Belly Dancing

The origins of belly dancing, though unclear, can be traced to the Middle East, the Mediterranean and Africa. In fact, in the Arabic language, the term belly dancing is Raqs Sharqi and in Turkish, it is Oryantal dansi. The Turkish term, Oryantal dansi, can be roughly translated to mean “exotic oriental dance” and the Arabic term, Raqs Sharqi, is claimed to be of Egyptian origins. Because these terms suggested an exotic dance that originated elsewhere, the art of belly dance was held in higher esteem than local dances.

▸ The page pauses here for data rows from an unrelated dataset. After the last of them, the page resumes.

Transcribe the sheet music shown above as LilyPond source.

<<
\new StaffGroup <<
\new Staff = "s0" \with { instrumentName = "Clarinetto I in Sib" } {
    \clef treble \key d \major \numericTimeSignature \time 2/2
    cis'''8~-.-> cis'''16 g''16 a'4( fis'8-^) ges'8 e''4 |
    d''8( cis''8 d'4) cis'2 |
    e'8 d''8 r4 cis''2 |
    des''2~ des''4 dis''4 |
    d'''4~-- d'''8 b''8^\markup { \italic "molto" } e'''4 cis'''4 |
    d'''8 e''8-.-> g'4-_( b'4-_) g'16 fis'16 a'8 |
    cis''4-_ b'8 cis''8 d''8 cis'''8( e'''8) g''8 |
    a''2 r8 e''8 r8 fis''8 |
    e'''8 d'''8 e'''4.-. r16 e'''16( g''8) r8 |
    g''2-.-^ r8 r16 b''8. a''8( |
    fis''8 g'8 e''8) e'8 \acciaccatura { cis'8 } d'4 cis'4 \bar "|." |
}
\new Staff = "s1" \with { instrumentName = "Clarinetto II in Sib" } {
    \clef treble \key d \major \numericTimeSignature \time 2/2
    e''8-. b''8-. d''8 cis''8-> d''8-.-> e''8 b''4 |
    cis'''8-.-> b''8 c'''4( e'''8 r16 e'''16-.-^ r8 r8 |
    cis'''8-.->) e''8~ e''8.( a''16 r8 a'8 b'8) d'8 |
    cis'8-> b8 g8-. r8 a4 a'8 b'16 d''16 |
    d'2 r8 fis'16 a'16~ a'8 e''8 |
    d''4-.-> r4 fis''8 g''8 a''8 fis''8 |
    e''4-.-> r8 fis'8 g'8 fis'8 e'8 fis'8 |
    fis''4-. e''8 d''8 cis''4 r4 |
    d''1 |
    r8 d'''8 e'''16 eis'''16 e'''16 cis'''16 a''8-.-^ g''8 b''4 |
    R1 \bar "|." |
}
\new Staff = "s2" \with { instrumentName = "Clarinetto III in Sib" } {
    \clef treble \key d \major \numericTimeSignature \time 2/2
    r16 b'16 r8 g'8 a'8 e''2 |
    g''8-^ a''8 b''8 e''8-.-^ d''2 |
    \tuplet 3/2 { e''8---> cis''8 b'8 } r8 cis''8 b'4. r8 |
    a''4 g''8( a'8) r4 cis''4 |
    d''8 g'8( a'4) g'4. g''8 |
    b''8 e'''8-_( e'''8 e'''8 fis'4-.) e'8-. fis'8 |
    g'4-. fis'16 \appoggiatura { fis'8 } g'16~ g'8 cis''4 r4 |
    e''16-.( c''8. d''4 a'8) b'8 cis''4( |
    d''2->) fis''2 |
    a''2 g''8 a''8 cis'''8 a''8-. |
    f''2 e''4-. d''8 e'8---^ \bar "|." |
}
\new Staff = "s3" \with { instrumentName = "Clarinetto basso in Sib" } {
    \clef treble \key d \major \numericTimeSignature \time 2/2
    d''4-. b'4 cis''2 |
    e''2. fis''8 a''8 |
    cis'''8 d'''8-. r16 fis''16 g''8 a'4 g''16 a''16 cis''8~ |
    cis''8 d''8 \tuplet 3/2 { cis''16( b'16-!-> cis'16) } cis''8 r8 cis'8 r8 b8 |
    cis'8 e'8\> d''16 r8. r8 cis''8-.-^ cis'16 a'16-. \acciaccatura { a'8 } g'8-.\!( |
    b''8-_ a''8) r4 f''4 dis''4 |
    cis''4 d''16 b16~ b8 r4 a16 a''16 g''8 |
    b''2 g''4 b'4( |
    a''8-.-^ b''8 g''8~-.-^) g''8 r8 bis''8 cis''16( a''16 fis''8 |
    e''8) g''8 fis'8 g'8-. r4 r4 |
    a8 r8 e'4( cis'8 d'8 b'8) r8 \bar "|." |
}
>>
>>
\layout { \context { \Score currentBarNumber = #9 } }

Historical evidence shows Egyptian tomb paintings dating from as far back as the fourteenth century BC that depict partially clad dancers whose callisthenic positions appear to be very similar to those used in belly dancing. Belly Dancing also has been depicted in Persian miniature paintings from the 12th and 13th centuries. The popularized connotation between belly dancing and exotic harems is due largely to the Romanticism movement in the 18th and 19th century as artists depicted their interpretation of harem life of the Ottoman Empire. Although for Saudi women, the dance itself was considered to be sacred, and not intended to be seen by men at all.

Oriental dance is uniquely designed for the female body, with an emphasis on abdominal muscles, hip movements and chest movements. It is firm and earthy, traditionally with bare feet connected to the ground. It is a dance characterized by smooth, flowing, complex and sensual movements of the torso, alternated with shaking and shimmy type moves.

Various forms of belly dancing include Turkish, Egyptian Oriental and American Tribal.